Large language models emerge with unpredictable capabilities

In a test organized last year, the researchers entered different prompts to test the ability of large language models of different sizes. One of them is an emoji of a girl and three fish, asking which movie they describe. The smallest model produced a surreal answer: “The movie is a movie about a man who is a man who is a man”. The medium-complexity model guess is “Emoji Movie”, and the most complex model is the final word “Finding Nemo (Finding Nemo)”. Computer scientists are amazed by the performance of large language models. Language models have been studied for decades, and the most powerful model five years ago was based on recurrent neural networks, which essentially guess what the next word is based on a text string provided. The so-called recursion is to continuously learn from the output and use feedback to improve performance. In 2017, researchers at Google Brain proposed a new architecture called transformer. The recurrent network analyzes sentences word by word, and the transformer processes all words at the same time, which can process large chunks of text in parallel.
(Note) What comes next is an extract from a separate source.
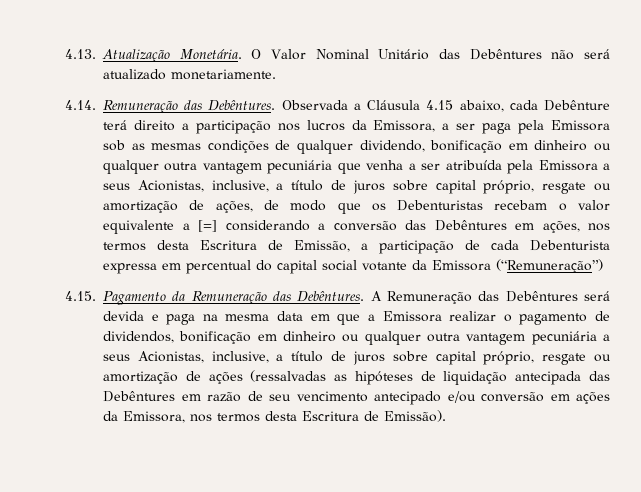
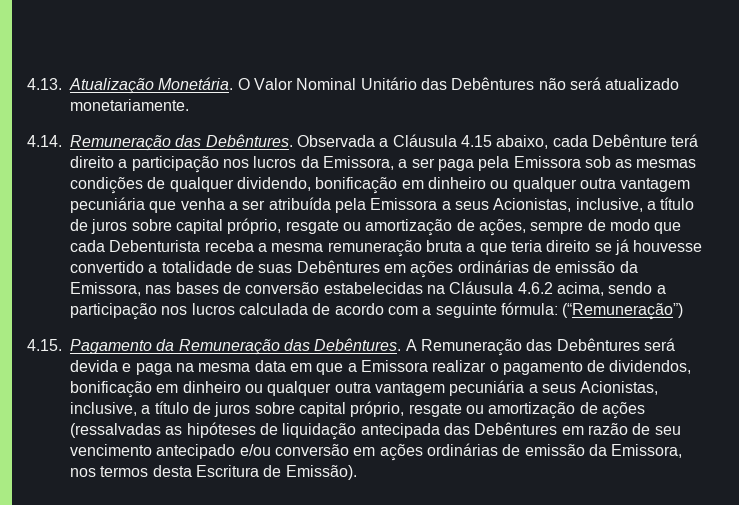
(253, 207) none -> [530,221,584,234] sempre
[371,200,611,211] [103,220,610,234] [103,240,610,254] [103,260,491,274] os Debenturistas recebam o valor equivalente a [=] considerando a conversão das Debêntures em ações, nos termos desta Escritura de Emissão, a participação de cada Debenturista expressa em percentual do capital social votante da Emissora -> [70,239,703,257] [70,260,638,278] [70,281,666,296] [70,302,558,320] cada Debenturista receba a mesma remuneração bruta a que teria direito se já houvesse convertido a totalidade de suas Debêntures em ações ordinárias de emissão da Emissora, nas bases de conversão estabelecidas na Cláusula 4.6.2 acima, sendo a participação nos lucros calculada de acordo com a seguinte fórmula:
(610, 398) none -> [426,443,585,456] ordinárias de emissão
Transformers can quickly expand the complexity of language models by increasing the parameters of the model. In 2020, OpenAI researchers found that language models improved their capabilities and accuracy as the parameter size increased. But large language models also bring some unexpected things. The researchers found that large language models produced hundreds of “new” abilities, a behavior known as emergence. Researchers are now trying to identify new emergent capabilities, and why—essentially trying to predict unpredictability. Understanding emergence can reveal answers to deep questions about AI and machine learning in general, such as whether complex models are really doing new things, or are they really good at statistics. It also helps researchers to exploit potential benefits and mitigate emerging risks.

Ewen Eagle

I am the founder of Urbantechstory, a Technology based blog. where you find all kinds of trending technology, gaming news, and much more.

View all posts by Ewen Eagle →

Leave a Reply

Your email address will not be published.